Não é necessário lembrarmos da Noite dos Cristais de 1938, os pogroms na Rússia czarista ou a Revolução Cultural na China para nos darmos conta do que turbas violentas são capazes de fazer em momentos de catarse. Ou mais recentemente, a prisão de Asia Bibi, uma cristã paquistanesa que ousou beber um gole d’água antes de compartilhar a jarra com colegas de trabalho, o que lhe rendeu uma acusação de blasfêmia e nove anos de prisão. Em todos os casos, a violência ocorreu num clima de autorização oficial.
O que pode evitar atrocidades e desrespeito seletivo a direitos humanos? A vigilância da sociedade civil. No regime militar, sempre que havia denúncias de torturas ou prisões sem amparo da lei, dom Paulo Evaristo Arns atuava evitando mortes e ajudando familiares.

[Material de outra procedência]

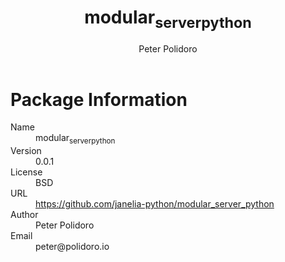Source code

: #+TITLE: modular_server_python
#+AUTHOR: Peter Polidoro
#+EMAIL: peter@polidoro.io

* Package Information
  - Name :: modular_server_python
  - Version :: 0.0.1
  - License :: BSD
  - URL :: https://github.com/janelia-python/modular_server_python
  - Author :: Peter Polidoro
  - Email :: peter@polidoro.io
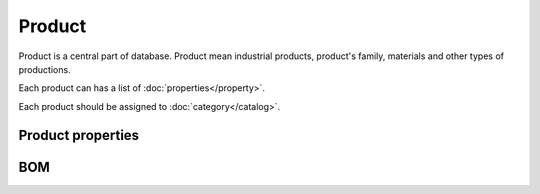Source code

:Product
=======

Product is a central part of database. Product mean industrial products, product's family, materials and other types of productions.

Each product can has a list of :doc:`properties</property>`.

Each product should be assigned to :doc:`category</catalog>`.

Product properties
------------------


BOM
---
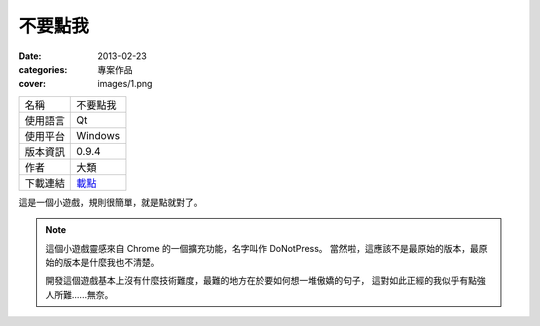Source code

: 不要點我
##################

:date: 2013-02-23
:categories: 專案作品
:cover: images/1.png

.. image:: images/1.png
    :alt: donotpress.png
     
============= ===========================================================
 名稱          不要點我
 使用語言      Qt
 使用平台      Windows
 版本資訊      0.9.4
 作者          大類
 下載連結      `載點 <files/donotpress.exe>`_
============= ===========================================================

這是一個小遊戲，規則很簡單，就是點就對了。

.. note::

    這個小遊戲靈感來自 Chrome 的一個擴充功能，名字叫作 DoNotPress。
    當然啦，這應該不是最原始的版本，最原始的版本是什麼我也不清楚。

    開發這個遊戲基本上沒有什麼技術難度，最難的地方在於要如何想一堆傲嬌的句子，
    這對如此正經的我似乎有點強人所難......無奈。
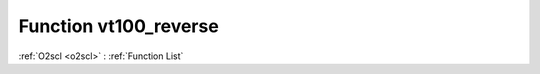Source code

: Function vt100_reverse
======================

:ref:`O2scl <o2scl>` : :ref:`Function List`

.. doxygenfunction:: ::vt100_reverse
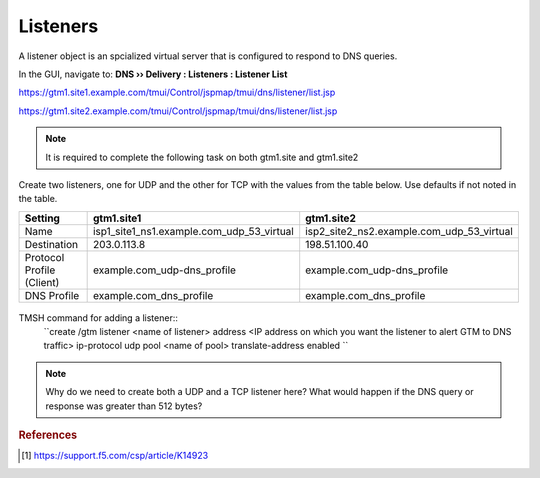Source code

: ############################################
Listeners
############################################

A listener object is an spcialized virtual server that is configured to respond to DNS queries.

In the GUI, navigate to: **DNS  ››  Delivery : Listeners : Listener List**

https://gtm1.site1.example.com/tmui/Control/jspmap/tmui/dns/listener/list.jsp

https://gtm1.site2.example.com/tmui/Control/jspmap/tmui/dns/listener/list.jsp

.. note:: It is required to complete the following task on both gtm1.site and gtm1.site2

Create two listeners, one for UDP and the other for TCP with the values from the table below. Use defaults if not noted in the table.

.. csv-table::
   :header: "Setting", "gtm1.site1", "gtm1.site2"
   :widths: 15, 15, 15

   "Name", "isp1_site1_ns1.example.com_udp_53_virtual", "isp2_site2_ns2.example.com_udp_53_virtual"
   "Destination", "203.0.113.8", "198.51.100.40"
   "Protocol Profile (Client)", "example.com_udp-dns_profile", "example.com_udp-dns_profile"
   "DNS Profile", "example.com_dns_profile", "example.com_dns_profile"

.. figure:: images/listener_flyout.png

.. figure:: images/listener_settings.png

TMSH command for adding a listener::
   ``create /gtm listener <name of listener> address <IP address on which you want the listener to alert GTM to DNS traffic> ip-protocol udp pool <name of pool> translate-address enabled ``


.. note:: Why do we need to create both a UDP and a TCP listener here?  What would happen if the DNS query or response was greater than 512 bytes?

.. rubric:: References

.. [#f1] https://support.f5.com/csp/article/K14923
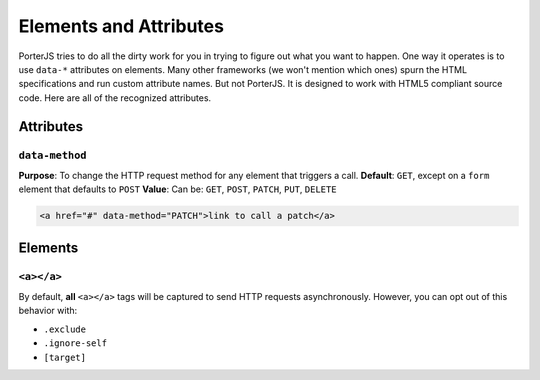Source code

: Elements and Attributes
=======================

PorterJS tries to do all the dirty work for you in trying to figure out what you want to happen. One way it operates is to use ``data-*`` attributes on elements. Many other frameworks (we won't mention which ones) spurn the HTML specifications and run custom attribute names. But not PorterJS. It is designed to work with HTML5 compliant source code. Here are all of the recognized attributes.

Attributes
----------

``data-method`` 
+++++++++++++++

**Purpose**: To change the HTTP request method for any element that triggers a call.
**Default**: ``GET``, except on a ``form`` element that defaults to ``POST``
**Value**: Can be: ``GET``, ``POST``, ``PATCH``, ``PUT``, ``DELETE``

.. code-block:: html

    <a href="#" data-method="PATCH">link to call a patch</a>
    

Elements
--------

``<a></a>``
+++++++++++

By default, **all** ``<a></a>`` tags will be captured to send HTTP requests asynchronously. However, you can opt out of this behavior with:

* ``.exclude``
* ``.ignore-self``
* ``[target]``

A ideia de criar uma comissão com o nome do arcebispo, que ajude a dar visibilidade e acolhimento a casos de graves violações de direitos humanos e a evitar retrocessos na área, fez-me muito sentido. É com muita honra que passo a integrar o grupo de fundadores da Comissão Arns, para que nunca mais se confunda ordem com injustiça nem segurança com perda de dignidade humana.